The Association of Hotel Managers of Portugal (ADHP) believes that the results of measures to address the lack of labour in the sector will be visible in the summer, especially in the Algarve, although it suspects there will still be a shortage of workers.

In an interview with Lusa, Fernando Garrido was optimistic, although with reservations, about the success of the policies adopted, particularly the increase in salaries and agreements with other countries to import labour, to solve the lack of workers in the sector, a critical situation in 2022.

“We’ll get the result exactly this peak season, more so in the Algarve, which was one of the regions that suffered most from the lack of [human] resources. There were hotels that did not reopen [post-pandemic] due to lack of staff”, a reality that, according to Fernando Garrido, “was felt across” the entire country.

The president of ADHP was speaking in an interview with Lusa ahead of the organisation’s 19th congress, scheduled for 30 and 31 March in Albufeira, during which labour and salary problems in the sector will be topics for debate.

As a result of the aforementioned measures, as well as a change in the policy of retaining workers in the low season to guarantee labour for the high season at the beginning of the year, the president of ADHP assures that it can already be felt that there are more workers in the sector.

“There is a paradigm that has changed. When the activities had a decrease in demand we dismissed some people. This year we started to retain more people, that is, we made an effort during the low season, in order to keep people so that afterwards we wouldn’t have the difficulty of rehiring and training”, he said.

“Right now, we already feel that there is more manpower on the market. We don’t know if it will be enough. We believe it won’t be yet,” he added.

He explained that in the case of contracts through agreements with immigrants, this workforce will “help substantially”, namely in the first phase to cover areas of less contact with the client, given the lack of training with which they arrive in the country.

Despite applauding the measures taken, Fernando Garrido says that they will not be enough if the conditions for the sustainability of personal and professional life are not provided.

“We have a labour shortage, and we also have little attraction for employees. We have a business area that works 365 days a year, 24 hours a day, and it is inevitable that all employees have to work Saturdays, Sundays, holidays, holy days and the like. We have to do the balance. It is inevitable that we do it because only by giving this balance to the employees will we be able to attract them”, he said.

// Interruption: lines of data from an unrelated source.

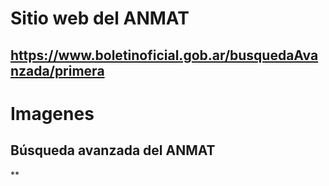 * Sitio web del ANMAT
:PROPERTIES:
:heading: 2
:END:
** https://www.boletinoficial.gob.ar/busquedaAvanzada/primera
* Imagenes
:PROPERTIES:
:heading: 2
:END:
** Búsqueda avanzada del ANMAT
[[../assets/Screenshot_2023-11-09_at_13-42-03_Boletín_Oficial_de_la_República_Argentina_1699549802931_0.png]]
**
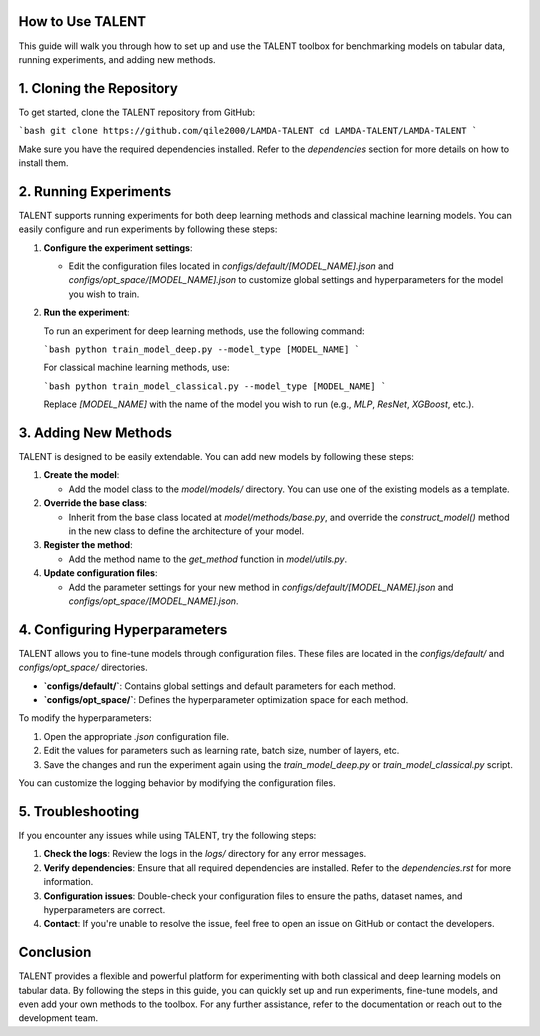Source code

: ====================================
How to Use TALENT
====================================

This guide will walk you through how to set up and use the TALENT toolbox for benchmarking models on tabular data, running experiments, and adding new methods.

==========================
1. Cloning the Repository
==========================

To get started, clone the TALENT repository from GitHub:

```bash
git clone https://github.com/qile2000/LAMDA-TALENT
cd LAMDA-TALENT/LAMDA-TALENT
```

Make sure you have the required dependencies installed. Refer to the `dependencies` section for more details on how to install them.

==========================
2. Running Experiments
==========================

TALENT supports running experiments for both deep learning methods and classical machine learning models. You can easily configure and run experiments by following these steps:

1. **Configure the experiment settings**:
   
   - Edit the configuration files located in `configs/default/[MODEL_NAME].json` and `configs/opt_space/[MODEL_NAME].json` to customize global settings and hyperparameters for the model you wish to train.

2. **Run the experiment**:
   
   To run an experiment for deep learning methods, use the following command:

   ```bash
   python train_model_deep.py --model_type [MODEL_NAME]
   ```

   For classical machine learning methods, use:

   ```bash
   python train_model_classical.py --model_type [MODEL_NAME]
   ```

   Replace `[MODEL_NAME]` with the name of the model you wish to run (e.g., `MLP`, `ResNet`, `XGBoost`, etc.).

==========================
3. Adding New Methods
==========================

TALENT is designed to be easily extendable. You can add new models by following these steps:


1. **Create the model**: 
   
   - Add the model class to the `model/models/` directory. You can use one of the existing models as a template.

2. **Override the base class**:

   - Inherit from the base class located at `model/methods/base.py`, and override the `construct_model()` method in the new class to define the architecture of your model.

3. **Register the method**:

   - Add the method name to the `get_method` function in `model/utils.py`.

4. **Update configuration files**:

   - Add the parameter settings for your new method in `configs/default/[MODEL_NAME].json` and `configs/opt_space/[MODEL_NAME].json`.


==========================
4. Configuring Hyperparameters
==========================

TALENT allows you to fine-tune models through configuration files. These files are located in the `configs/default/` and `configs/opt_space/` directories.

- **`configs/default/`**: Contains global settings and default parameters for each method.
- **`configs/opt_space/`**: Defines the hyperparameter optimization space for each method.

To modify the hyperparameters:

1. Open the appropriate `.json` configuration file.
2. Edit the values for parameters such as learning rate, batch size, number of layers, etc.
3. Save the changes and run the experiment again using the `train_model_deep.py` or `train_model_classical.py` script.


You can customize the logging behavior by modifying the configuration files.

==========================
5. Troubleshooting
==========================

If you encounter any issues while using TALENT, try the following steps:

1. **Check the logs**: Review the logs in the `logs/` directory for any error messages.
2. **Verify dependencies**: Ensure that all required dependencies are installed. Refer to the `dependencies.rst` for more information.
3. **Configuration issues**: Double-check your configuration files to ensure the paths, dataset names, and hyperparameters are correct.
4. **Contact**: If you're unable to resolve the issue, feel free to open an issue on GitHub or contact the developers.

==========================
Conclusion
==========================

TALENT provides a flexible and powerful platform for experimenting with both classical and deep learning models on tabular data. By following the steps in this guide, you can quickly set up and run experiments, fine-tune models, and even add your own methods to the toolbox. For any further assistance, refer to the documentation or reach out to the development team.
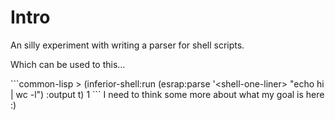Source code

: * Intro

An silly experiment with writing a parser for shell scripts.

Which can be used to this...

```common-lisp
> (inferior-shell:run (esrap:parse '<shell-one-liner> "echo hi | wc -l") :output t)
       1
```
I need to think some more about what my goal is here :)

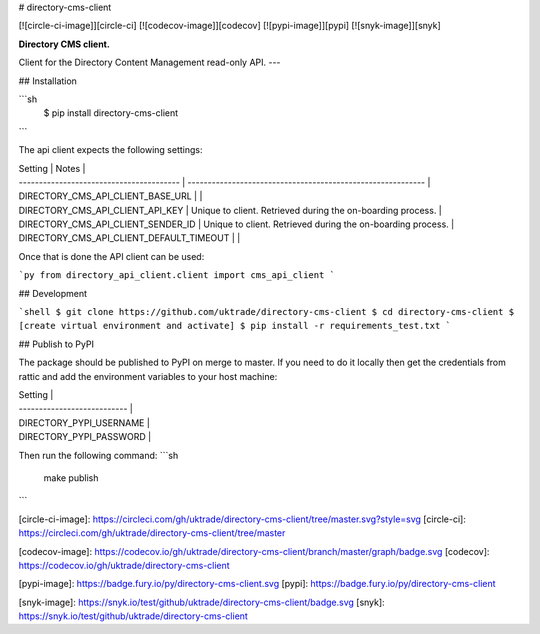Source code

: # directory-cms-client

[![circle-ci-image]][circle-ci]
[![codecov-image]][codecov]
[![pypi-image]][pypi]
[![snyk-image]][snyk]

**Directory CMS client.**

Client for the Directory Content Management read-only API.
---

## Installation

```sh
    $ pip install directory-cms-client
```

The api client expects the following settings:

| Setting                                  | Notes                                                       |
| ---------------------------------------- | ----------------------------------------------------------- |
| DIRECTORY_CMS_API_CLIENT_BASE_URL        |                                                             |
| DIRECTORY_CMS_API_CLIENT_API_KEY         | Unique to client. Retrieved during the on-boarding process. |
| DIRECTORY_CMS_API_CLIENT_SENDER_ID       | Unique to client. Retrieved during the on-boarding process. |
| DIRECTORY_CMS_API_CLIENT_DEFAULT_TIMEOUT |                                                             |

Once that is done the API client can be used:

```py
from directory_api_client.client import cms_api_client
```

## Development

```shell
$ git clone https://github.com/uktrade/directory-cms-client
$ cd directory-cms-client
$ [create virtual environment and activate]
$ pip install -r requirements_test.txt
```

## Publish to PyPI

The package should be published to PyPI on merge to master. If you need to do it locally then get the credentials from rattic and add the environment variables to your host machine:

| Setting                     |
| --------------------------- |
| DIRECTORY_PYPI_USERNAME     |
| DIRECTORY_PYPI_PASSWORD     |

Then run the following command:
```sh
    make publish
```

[circle-ci-image]: https://circleci.com/gh/uktrade/directory-cms-client/tree/master.svg?style=svg
[circle-ci]: https://circleci.com/gh/uktrade/directory-cms-client/tree/master

[codecov-image]: https://codecov.io/gh/uktrade/directory-cms-client/branch/master/graph/badge.svg
[codecov]: https://codecov.io/gh/uktrade/directory-cms-client

[pypi-image]: https://badge.fury.io/py/directory-cms-client.svg
[pypi]: https://badge.fury.io/py/directory-cms-client

[snyk-image]: https://snyk.io/test/github/uktrade/directory-cms-client/badge.svg
[snyk]: https://snyk.io/test/github/uktrade/directory-cms-client


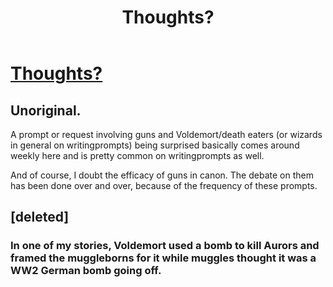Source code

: #+TITLE: Thoughts?

* [[/r/WritingPrompts/comments/ixm0o8/wp_avada_kedavra_this_shouts_harry_unloading_his/][Thoughts?]]
:PROPERTIES:
:Author: MrNacho410
:Score: 0
:DateUnix: 1600813914.0
:DateShort: 2020-Sep-23
:FlairText: Misc
:END:

** Unoriginal.

A prompt or request involving guns and Voldemort/death eaters (or wizards in general on writingprompts) being surprised basically comes around weekly here and is pretty common on writingprompts as well.

And of course, I doubt the efficacy of guns in canon. The debate on them has been done over and over, because of the frequency of these prompts.
:PROPERTIES:
:Author: Impossible-Poetry
:Score: 3
:DateUnix: 1600814326.0
:DateShort: 2020-Sep-23
:END:


** [deleted]
:PROPERTIES:
:Score: 3
:DateUnix: 1600816448.0
:DateShort: 2020-Sep-23
:END:

*** In one of my stories, Voldemort used a bomb to kill Aurors and framed the muggleborns for it while muggles thought it was a WW2 German bomb going off.
:PROPERTIES:
:Author: Starfox5
:Score: 2
:DateUnix: 1600927477.0
:DateShort: 2020-Sep-24
:END:
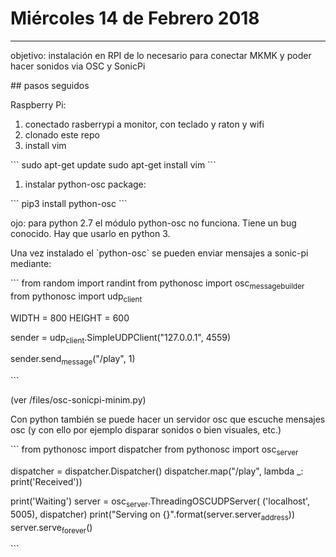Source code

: * Miércoles 14 de Febrero 2018
------------

objetivo: instalación en RPI de lo necesario para conectar MKMK y poder hacer sonidos via OSC y SonicPi


##  pasos seguidos

Raspberry Pi:

1. conectado rasberrypi a monitor, con teclado y raton y wifi
2. clonado este repo
3. install vim

```
sudo apt-get update
sudo apt-get install vim
```

4. instalar python-osc package:

```
pip3 install python-osc
``` 

ojo: para python 2.7 el módulo python-osc no funciona. Tiene un bug conocido. Hay que usarlo en python 3.

Una vez instalado el `python-osc` se pueden enviar mensajes a sonic-pi mediante:

```
from random import randint
from pythonosc import osc_message_builder
from pythonosc import udp_client

# set size of Pygame Zero window
WIDTH = 800
HEIGHT = 600

# where to send the OSC messages
sender = udp_client.SimpleUDPClient("127.0.0.1", 4559)

# send play via osc:
sender.send_message("/play", 1)

```

(ver /files/osc-sonicpi-minim.py)

Con python también se puede hacer un servidor osc que escuche mensajes osc (y con ello por ejemplo disparar sonidos o bien visuales, etc.)

```
from pythonosc import dispatcher
from pythonosc import osc_server

dispatcher = dispatcher.Dispatcher()
dispatcher.map("/play", lambda _: print('Received'))

print('Waiting')
server = osc_server.ThreadingOSCUDPServer(
    ('localhost', 5005), dispatcher)
print("Serving on {}".format(server.server_address))
server.serve_forever()

```


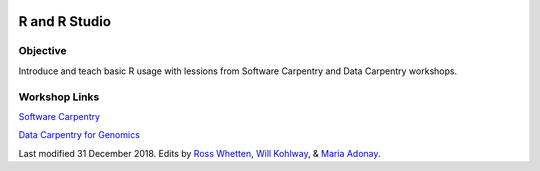 .. image:: /Images/NC_State.gif
   :target: http://www.ncsu.edu


.. role:: bash(code)
   :language: bash


R and R Studio
==============


Objective
*********

Introduce and teach basic R usage with lessions from Software Carpentry and Data Carpentry workshops.


Workshop Links
**************

`Software Carpentry <http://swcarpentry.github.io/r-novice-gapminder/>`_


`Data Carpentry for Genomics <http://www.datacarpentry.org/lessons/#genomics-workshop>`_







Last modified 31 December 2018.
Edits by `Ross Whetten <https://github.com/rwhetten>`_, `Will Kohlway <https://github.com/wkohlway>`_, & `Maria Adonay <https://github.com/amalgamaria>`_.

Faced with the fact that the bosses themselves claim that the quality of service in the hotel industry fell in 2022 as a result of these constraints, Fernando Garrido acknowledged this reality, also pointing out that there was a “substantial increase in the purchase price for the customer”.

“The whole way of welcoming employees has changed in the hotel industry. Before we received employees, we knew they had basic training, and we dealt with the welcoming training. Since last year, we started receiving employees without any kind of training, from the area or outside the area, and we started having to train them for that, to welcome,” he said.

“But on top of that, we came across situations of lack of knowing how to be. This is very critical in the area we are in because knowing how to be is the basis,” he lamented.

Permanent training were the key words in 2022, as “turnover [of workers] was very high”.

Given the sector’s high demand for workers, the head revealed that “enticement was such that an employee would be here today and gone tomorrow”.